A young woman was sitting in a hammock, staring at the ground and nursing her tiny baby. Her husband was standing nearby his back turned to us gazing out over the river. They seemed bewildered and terrified. I could not imagine what this little family had seen and suffered.

Nobody then knew anything about them but the FUNAI team told me it was likely they were on the run having survived an attack by ranchers’ pistoleiros.

Ten years later I met Takwarenxia and Hacõaĩn whom FUNAI had taken to live in Juriti, where most of the recently contacted Awá were living. They had had two more children and were clearly much happier. Since then they have had two more children.

I realized that however desperate the Awá situation, many are resilient and have survived against all odds. There is nothing inevitable about their destruction. They can and will survive if the Brazilian government upholds their rights, and if we the public act to ensure that it does so.
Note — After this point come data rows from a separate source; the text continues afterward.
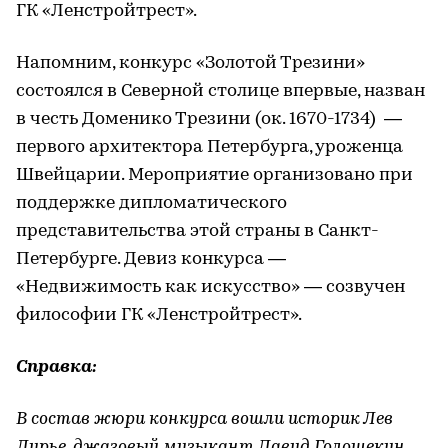
ГК «Ленстройтрест».
Напомним, конкурс «Золотой Трезини»
состоялся в Северной столице впервые, назван
в честь Доменико Трезини (ок. 1670-1734) —
первого архитектора Петербурга, уроженца
Швейцарии. Мероприятие организовано при
поддержке дипломатического
представительства этой страны в Санкт-
Петербурге. Девиз конкурса —
«Недвижимость как искусство» — созвучен
философии ГК «Ленстройтрест».
Справка:
В состав жюри конкурса вошли историк Лев
Лурье, джазовый музыкант Давид Голощекин,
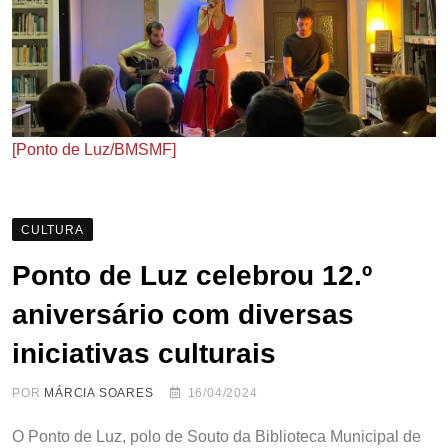
[Ponto de Luz/BMSMF]
CULTURA
Ponto de Luz celebrou 12.º
aniversário com diversas
iniciativas culturais
POR
MÁRCIA SOARES
16/04/2024
O Ponto de Luz, polo de Souto da Biblioteca Municipal de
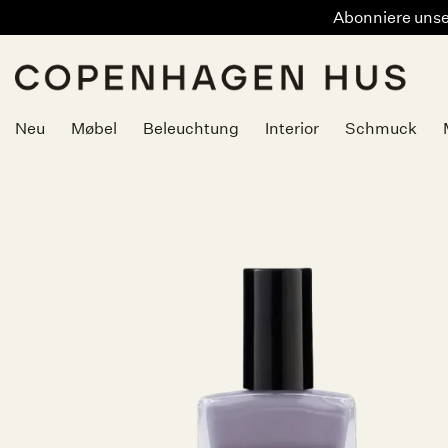
Abonniere unser
Zum
Inhalt
springen
Neu
Møbel
Beleuchtung
Interior
Schmuck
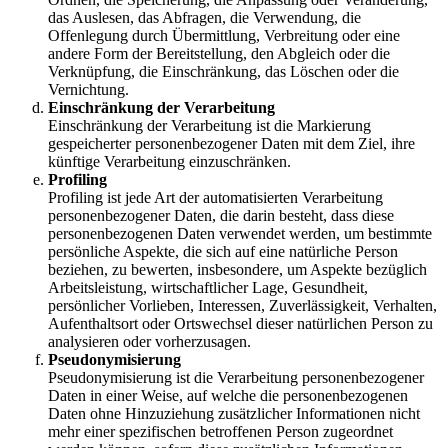
das Auslesen, das Abfragen, die Verwendung, die
Offenlegung durch Übermittlung, Verbreitung oder eine
andere Form der Bereitstellung, den Abgleich oder die
Verknüpfung, die Einschränkung, das Löschen oder die
Vernichtung.
Einschränkung der Verarbeitung
Einschränkung der Verarbeitung ist die Markierung
gespeicherter personenbezogener Daten mit dem Ziel, ihre
künftige Verarbeitung einzuschränken.
Profiling
Profiling ist jede Art der automatisierten Verarbeitung
personenbezogener Daten, die darin besteht, dass diese
personenbezogenen Daten verwendet werden, um bestimmte
persönliche Aspekte, die sich auf eine natürliche Person
beziehen, zu bewerten, insbesondere, um Aspekte bezüglich
Arbeitsleistung, wirtschaftlicher Lage, Gesundheit,
persönlicher Vorlieben, Interessen, Zuverlässigkeit, Verhalten,
Aufenthaltsort oder Ortswechsel dieser natürlichen Person zu
analysieren oder vorherzusagen.
Pseudonymisierung
Pseudonymisierung ist die Verarbeitung personenbezogener
Daten in einer Weise, auf welche die personenbezogenen
Daten ohne Hinzuziehung zusätzlicher Informationen nicht
mehr einer spezifischen betroffenen Person zugeordnet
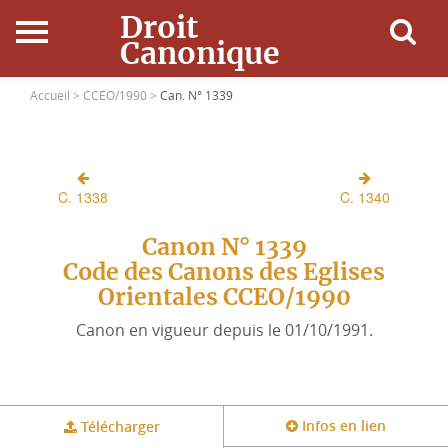
Droit
Canonique
Accueil
Accueil >
CCEO/1990 >
Can. N° 1339
Droit Canonique
C. 1338
C. 1340
Ressources
Canon N° 1339
Actualités
Code des Canons des Eglises
Orientales CCEO/1990
Connexion
Canon en vigueur depuis le 01/10/1991.
Infos en lien
Télécharger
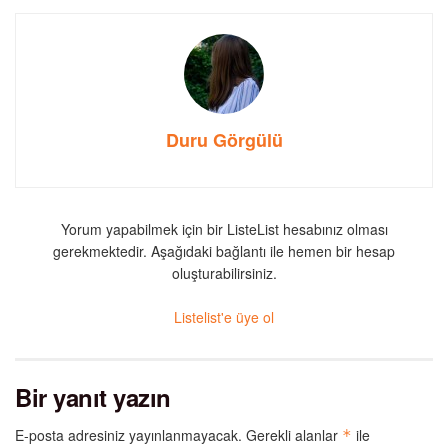
Duru Görgülü
Yorum yapabilmek için bir ListeList hesabınız olması
gerekmektedir. Aşağıdaki bağlantı ile hemen bir hesap
oluşturabilirsiniz.
Listelist'e üye ol
Bir yanıt yazın
E-posta adresiniz yayınlanmayacak.
Gerekli alanlar
ile
*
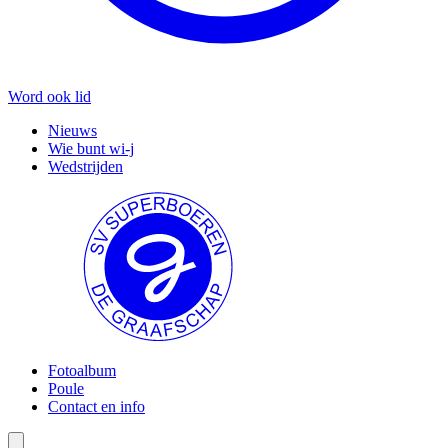
Word ook lid
Nieuws
Wie bunt wi-j
Wedstrijden
Fotoalbum
Poule
Contact en info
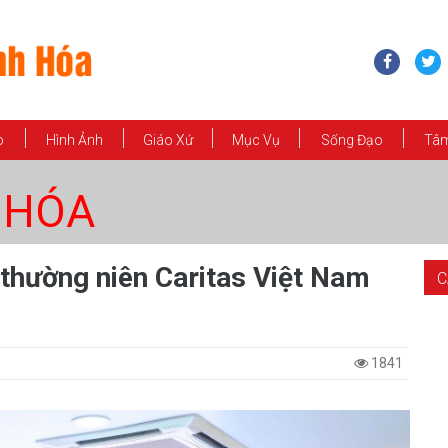
o
Hình Ảnh
Giáo Xứ
Mục Vụ
Sống Đạo
Tâm
 HÓA
 thường niên Caritas Việt Nam
C
1841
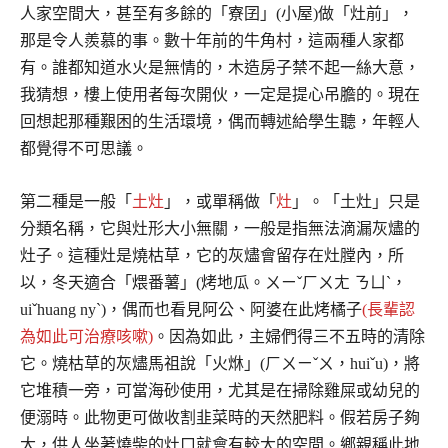
人家空間大，甚至有多餘的「寮囝」(小屋)做「灶前」，
那是令人羨慕的事。數十年前的牛角村，這兩種人家都
有。誰都知道水火是無情的，木造房子禁不起一絲大意，
我猜想，樓上使用者每次開伙，一定是提心吊膽的。現在
回想起那種艱困的生活環境，偶而轉述給學生聽，年輕人
都覺得不可思議。
第二種是一般「
土灶
」，或單稱做「
灶
」。「土灶」只是
分類名稱，它與灶形大小無關，一般是指無法滴漏灰燼的
灶子。這種灶是燒枯草，它的灰燼會留存在灶膛內，所
以，冬天適合「煨番薯」(烤地瓜。ㄨㄧˇㄏㄨㄤ ㄋㄩˋ，
uiˇhuang nyˋ)，偶而也看見阿公、阿婆在此烤橘子
(長輩認
為如此可治療咳嗽)
。因為如此，主婦們得三不五時的清除
它。燒枯草的灰燼馬祖說「火烌」(ㄏㄨㄧˇㄨ，huiˇu)，將
它堆積一旁，可當海砂使用，尤其是在掃除雞屎或幼兒的
便溺時。此物更可做收割韭菜時的天然肥料。假若房子夠
大，供人坐著燒柴的灶口就會有較大的空間。鄉親稱此地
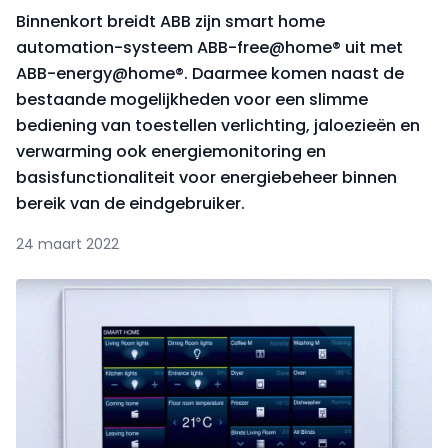
Binnenkort breidt ABB zijn smart home
automation-systeem ABB-free@home® uit met
ABB-energy@home®. Daarmee komen naast de
bestaande mogelijkheden voor een slimme
bediening van toestellen verlichting, jaloezieën en
verwarming ook energiemonitoring en
basisfunctionaliteit voor energiebeheer binnen
bereik van de eindgebruiker.
24 maart 2022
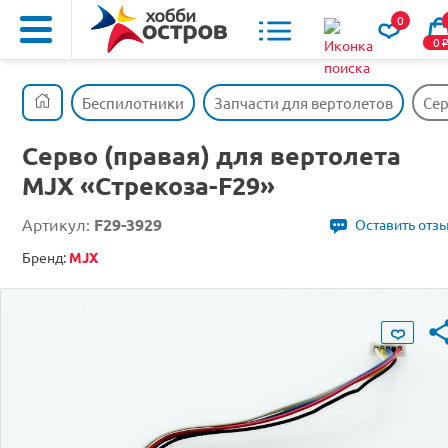
0
0
Беспилотники
Запчасти для вертолетов
Сер
Серво (правая) для вертолета
MJX «Стрекоза-F29»
Артикул:
F29-3929
Оставить отз
Бренд:
MJX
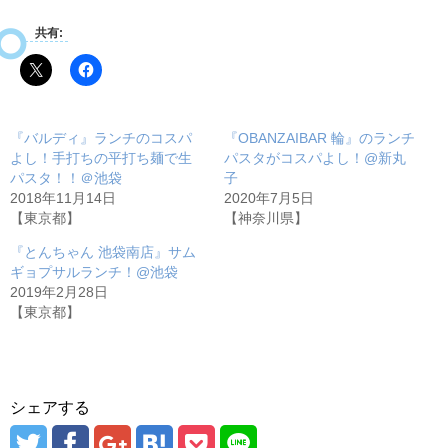
共有:
『バルディ』ランチのコスパ
『OBANZAIBAR 輪』のランチ
よし！手打ちの平打ち麺で生
パスタがコスパよし！@新丸
パスタ！！＠池袋
子
2018年11月14日
2020年7月5日
【東京都】
【神奈川県】
『とんちゃん 池袋南店』サム
ギョプサルランチ！@池袋
2019年2月28日
【東京都】
シェアする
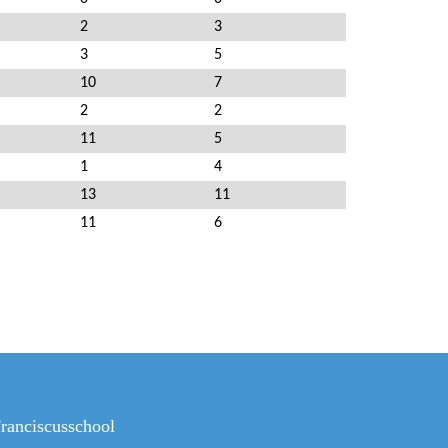
2
3
3
5
10
7
2
2
11
5
1
4
13
11
11
6
ranciscusschool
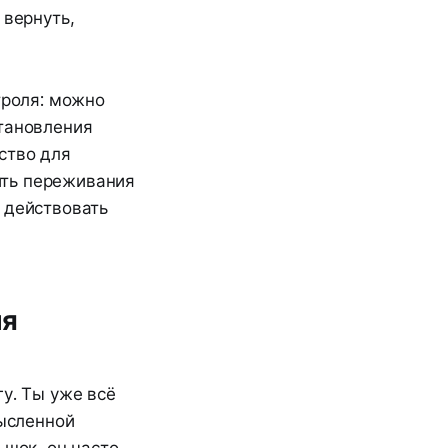
 вернуть,
троля: можно
становления
ство для
дить переживания
 действовать
ия
у. Ты уже всё
мысленной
The Awá have the right to decide how they wish to live and that should be respected.

Perhaps what has touched me most about the Awá is their humanity and their humor. This goes to the essence of what it mean to be human - to live as a community and to care for one another; to share the good times and the bad times; and to so completely understand your environment that you are among the most self sufficient peoples on our planet.

This humanity extends to animals too - the Awá are tremendous mimics, a valuable skill for the hunters who have often showed me how they attract howler monkeys, by growling low in their throats. Communities are a menagerie of forest pets - baby monkeys, peccaries, coatimundis and owls - who are cared for as part of the family and never eaten.

If we let the Awá disappear I think we stand to lose an entire people and part of our planet’s rich and vibrant human diversity - a unique language, vision and understanding of the rainforest, - but we also lose a part of ourselves and what it means to be human.